• [YOUR INSTRUCTIONS]: In your copy, include no images, and write out every entry below exactly as it stands.

*** Begin section ***

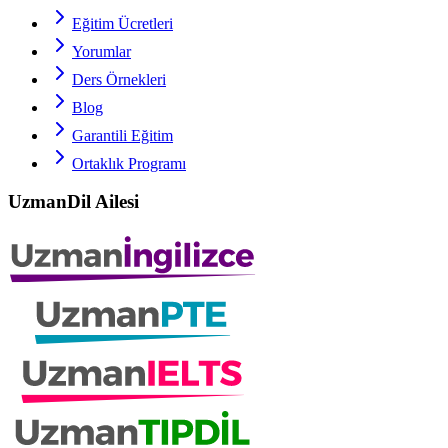
Eğitim Ücretleri
Yorumlar
Ders Örnekleri
Blog
Garantili Eğitim
Ortaklık Programı
UzmanDil Ailesi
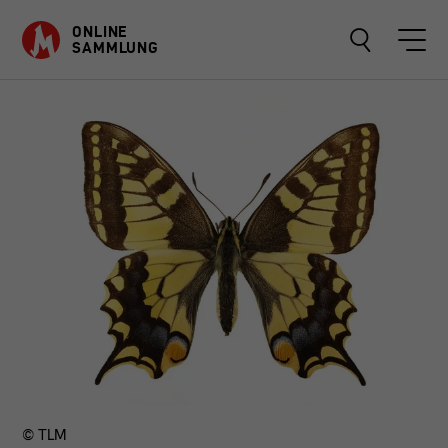
ONLINE
SAMMLUNG
OBJEKTE
SAMMLUNGEN
ÜBER
FAVORITEN
© TLM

*** End section ***

• [SOLUTION TO THIS TASK]:
Eğitim Ücretleri
Yorumlar
Ders Örnekleri
Blog
Garantili Eğitim
Ortaklık Programı
UzmanDil Ailesi
ONLINE
SAMMLUNG
OBJEKTE
SAMMLUNGEN
ÜBER
FAVORITEN
© TLM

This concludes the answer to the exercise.